> _Aim of the task_: Reproduce the lines from the one containing "2023年11月、ベトナムに元プロ野球選手が訪問し、現地の" through the one containing "主催する柴田章吾さんが代表を務める一般社団法人Academy", inclusive, replacing "ベトナム" with "ヴェトナム" and leaving all other text unchanged.

[Dataset entries]
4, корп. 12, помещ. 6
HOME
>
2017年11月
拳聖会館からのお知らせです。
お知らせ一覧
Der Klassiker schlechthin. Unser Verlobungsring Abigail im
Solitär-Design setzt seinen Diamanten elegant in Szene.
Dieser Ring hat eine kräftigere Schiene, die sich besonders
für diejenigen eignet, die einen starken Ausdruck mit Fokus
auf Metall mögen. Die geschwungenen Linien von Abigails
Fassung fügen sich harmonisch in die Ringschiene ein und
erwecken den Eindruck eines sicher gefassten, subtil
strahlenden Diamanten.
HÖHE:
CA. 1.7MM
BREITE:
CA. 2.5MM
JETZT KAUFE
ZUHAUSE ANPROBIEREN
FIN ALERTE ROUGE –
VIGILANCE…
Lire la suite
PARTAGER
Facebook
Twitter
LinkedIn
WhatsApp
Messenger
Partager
==
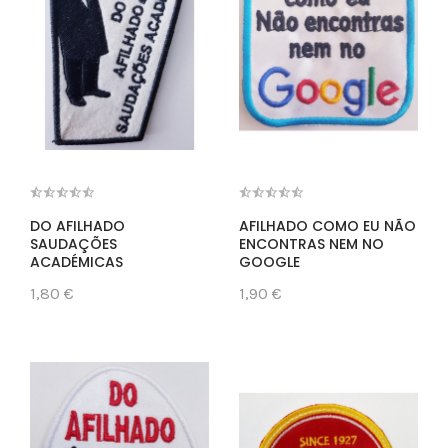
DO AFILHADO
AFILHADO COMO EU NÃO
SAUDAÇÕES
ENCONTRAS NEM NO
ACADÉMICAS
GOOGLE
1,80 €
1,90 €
...
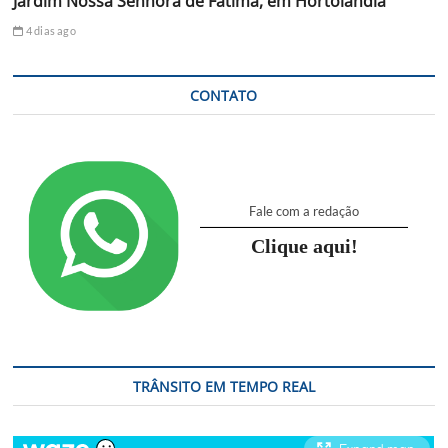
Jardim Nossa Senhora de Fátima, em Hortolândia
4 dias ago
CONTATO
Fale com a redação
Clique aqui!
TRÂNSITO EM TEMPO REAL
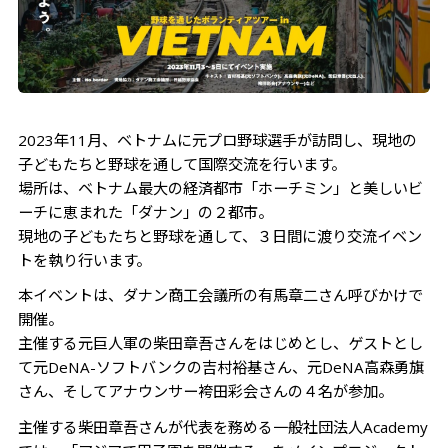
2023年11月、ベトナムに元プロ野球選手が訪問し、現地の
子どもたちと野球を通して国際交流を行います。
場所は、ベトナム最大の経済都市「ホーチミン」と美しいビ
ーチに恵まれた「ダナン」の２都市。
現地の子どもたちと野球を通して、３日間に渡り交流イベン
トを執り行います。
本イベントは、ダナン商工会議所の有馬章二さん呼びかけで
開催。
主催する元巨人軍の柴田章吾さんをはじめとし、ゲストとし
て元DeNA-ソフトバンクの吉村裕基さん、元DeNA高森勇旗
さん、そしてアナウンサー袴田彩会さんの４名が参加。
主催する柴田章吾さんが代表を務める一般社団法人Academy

> _Solution to the exercise_:
2023年11月、ヴェトナムに元プロ野球選手が訪問し、現地の
子どもたちと野球を通して国際交流を行います。
場所は、ヴェトナム最大の経済都市「ホーチミン」と美しいビ
ーチに恵まれた「ダナン」の２都市。
現地の子どもたちと野球を通して、３日間に渡り交流イベン
トを執り行います。
本イベントは、ダナン商工会議所の有馬章二さん呼びかけで
開催。
主催する元巨人軍の柴田章吾さんをはじめとし、ゲストとし
て元DeNA-ソフトバンクの吉村裕基さん、元DeNA高森勇旗
さん、そしてアナウンサー袴田彩会さんの４名が参加。
主催する柴田章吾さんが代表を務める一般社団法人Academy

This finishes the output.